Una passeggiata nella città della conoscenza dell’Opificio Golinelli dove i giovani imparano a innovare

Bologna. Non la si nota subito, arrivando in macchina nella primissima periferia di Bologna, la “città della conoscenza” dell’Opificio Golinelli. Quella che i comunicati ufficiali definiscono una città, in realtà è una cittadella, fortificata con muri bianchi e un cancello altrettanto bianco, quasi invisibile, che scorre automatico e ti porta davanti a un terrapieno piuttosto ripido. Sono pochi metri, ma meglio avere un’automobile diesel per risalirlo. Una volta arrivati, la cittadella tutta bianca si apre davanti al visitatore. La Fondazione Golinelli è nata trent’anni fa come impresa filantropica di Marino Golinelli, imprenditore e fondatore della Alfa Farmaceutici (oggi Alfasigma), che prima che diventasse famoso in Silicon Valley ha portato in Italia il concetto del “giving back”: ho avuto molte opportunità, voglio darne ad altri.
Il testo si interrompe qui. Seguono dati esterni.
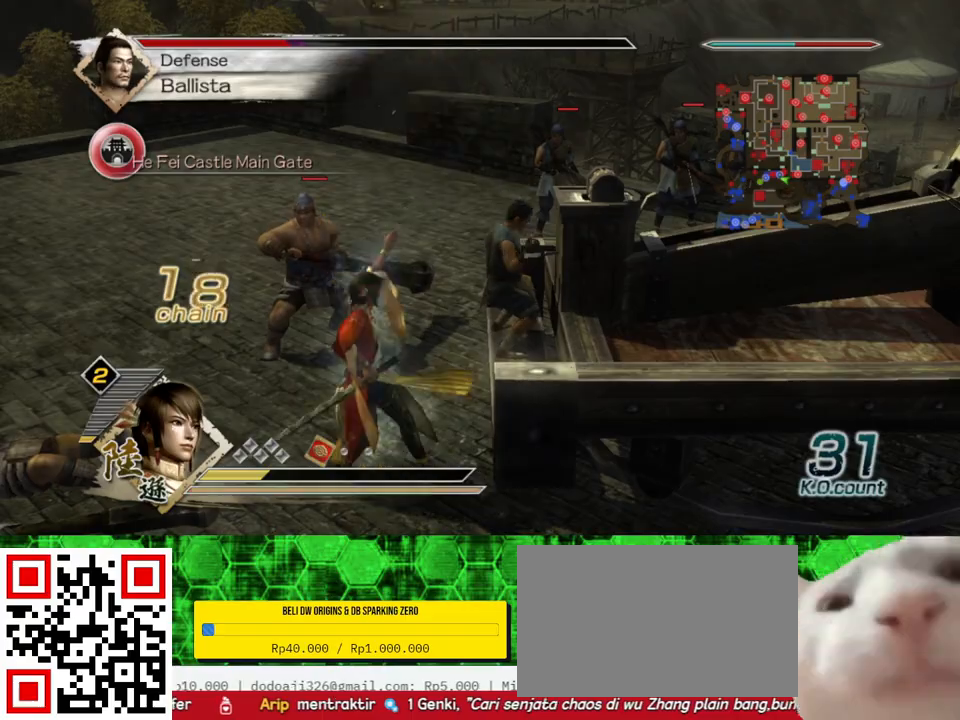
{"buttons": [], "left_stick": "up-right", "right_stick": "center", "events": [[33, "X", "down"], [67, "X", "up"], [100, "X", "down"], [133, "X", "up"], [167, "X", "down"], [200, "X", "up"], [233, "X", "down"], [267, "X", "up"], [300, "X", "down"], [333, "X", "up"], [367, "X", "down"], [400, "X", "up"], [467, "X", "down"], [500, "X", "up"]]}
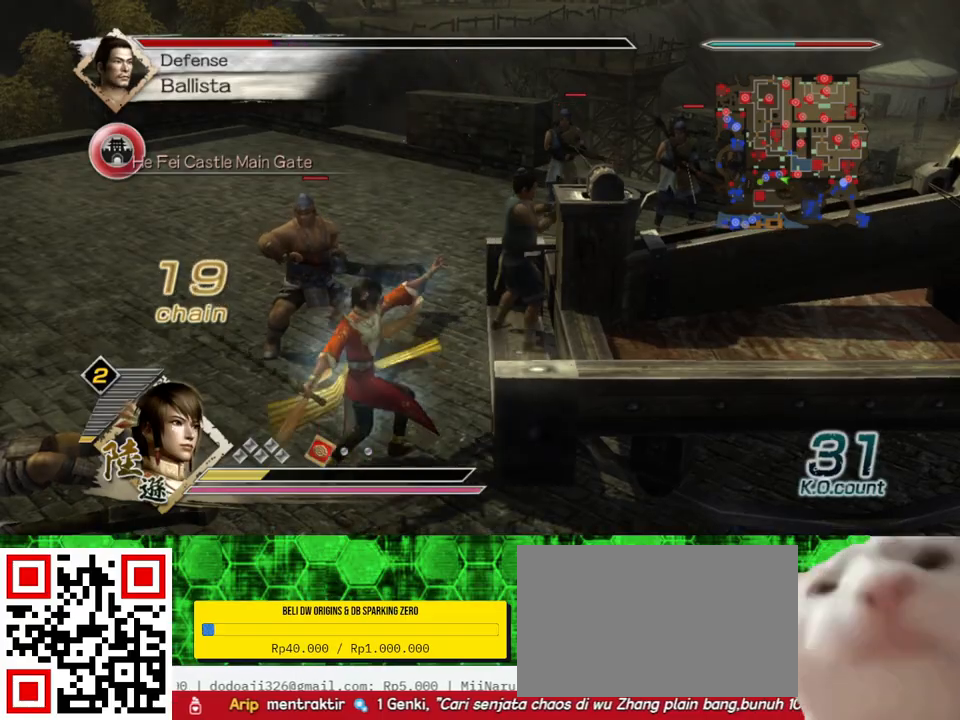
{"buttons": ["X"], "left_stick": "up-right", "right_stick": "center", "events": [[67, "X", "down"], [100, "X", "up"], [133, "X", "down"], [200, "X", "up"], [233, "X", "down"], [267, "X", "up"], [333, "X", "down"], [367, "X", "up"], [433, "X", "down"], [467, "X", "up"], [500, "X", "down"]]}
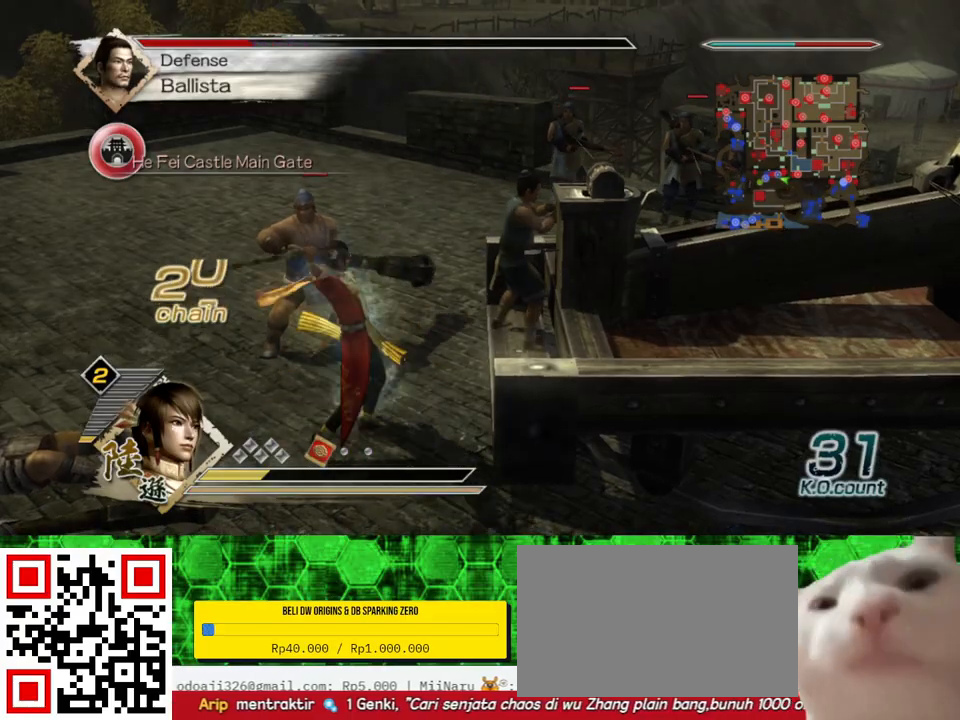
{"buttons": [], "left_stick": "up-right", "right_stick": "center", "events": [[33, "X", "up"], [67, "X", "down"], [100, "X", "up"], [133, "X", "down"], [167, "X", "up"], [200, "X", "down"], [233, "X", "up"], [267, "X", "down"], [300, "X", "up"], [333, "X", "down"], [367, "X", "up"], [400, "X", "down"], [433, "X", "up"], [467, "X", "down"], [500, "X", "up"]]}
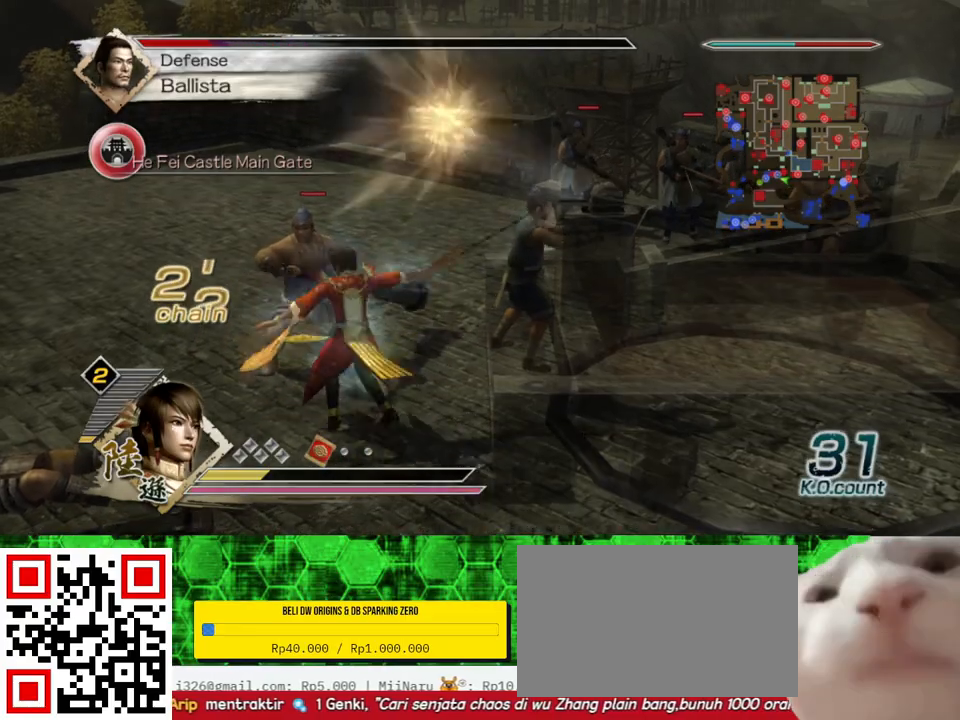
{"buttons": ["X"], "left_stick": "right", "right_stick": "center", "events": [[33, "X", "down"], [67, "X", "up"], [100, "X", "down"], [133, "X", "up"], [167, "X", "down"], [200, "X", "up"], [233, "X", "down"], [267, "X", "up"], [300, "X", "down"], [333, "X", "up"], [367, "X", "down"], [400, "X", "up"], [433, "X", "down"], [467, "X", "up"], [467, "left_stick", "right"], [500, "X", "down"]]}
Nel 2015 la Fondazione inaugura l’Opificio Golinelli, vale a dire i primi degli edifici bianchi che costituiscono la cittadella. Poi arriva il Centro arti e scienze, un grande spazio espositivo progettato da un’archistar locale, e la cittadella comincia ad acquisire dimensioni notevoli: 9.000 metri quadrati. L’idea dell’Opificio è eminentemente filantropica, e ha due focus principali: da un lato la didattica, dall’altro la contaminazione umanistica.

       

L’Opificio vuole prendere i ragazzi finché sono ancora giovani, e organizza attività innumerevoli con le scolaresche, le classi e le università. Ha due obiettivi, il primo quello di far scaturire nei ragazzi lo spirito imprenditoriale e l’amore per la scienza, il secondo quello di far capire che l’innovazione è un dominio umanistico, che arte e neuroscienze, scultura e matematica possono stare nella stessa frase senza stridere. Nell’Opificio ci sono laboratori di alto livello, che sono molto utili ai professori di chimica dei licei e degli istituti tecnici per portare i ragazzi fuori dai laboratori delle scuole squattrinate, dove tutti gli studenti sono riuniti attorno a un unico becco Bunsen. Ci sono tutor che impartiscono lezioni frontali. Ci sono laboratori di imprenditorialità, in cui ragazzi che ancora non hanno finito il liceo possono cominciare a pensare da startupper. Ci sono anche programmi di alto livello, come un dottorato in Data science e Computation.

        

Il Foglio ha visitato l’Opificio pochi giorni fa, ed è arrivato per caso all’ora di pranzo. La mensa era piena di ragazzi vocianti, sembrava un collegio vecchio stile in cui ci sono studenti di tutte le età, anche se l’ambiente era bianco Apple e molto stiloso: preadolescenti delle medie, ragazzi liceali, universitari con il camice, tutti a mangiare o prendere il caffè nello stesso posto. La richiesta da parte delle scuole e degli istituti è tale che l’Opificio si è trovato senza spazi per accogliere tutti gli studenti, e così ha organizzato dei furgoni attrezzati per portare le loro attività direttamente nelle classi.

      

“Cerchiamo di creare dei luoghi in cui ci sia circolarità e contaminazione tra tutte le fasi dell’innovazione. Qui un ragazzo può fare formazione, può cominciare ad annusare un laboratorio, cominciare a capire che cosa può disvelare questo mondo. E nello stesso spazio ha anche la possibilità di vedere come si comincia a fare impresa, ha la possibilità di capire qual è il grado di trasferibilità di un’idea o di un prodotto, ha la possibilità di capire che le cose che si fanno devono avere una dimensione estetica, perché progresso in campo scientifico e in campo estetico parlano la stessa lingua”, dice al Foglio il professor Andrea Zanotti, presidente della Fondazione Golinelli. “Vogliamo bruciare le tappe tradizionali del processo innovativo, che vedono una di seguito all’altra formazione, idea, innovazione, mercato. Noi vogliamo contaminarle. Vogliamo che i giovani affondino immediatamente la mani nell’innovazione. Per questo abbiamo chiamato questo luogo ‘opificio’, questo è un luogo attivo. Assieme alla formazione teorica dobbiamo trovare il modo di liberare la capacità creativa dei ragazzi, e poi coniugarla con la concretezza di un processo produttivo”.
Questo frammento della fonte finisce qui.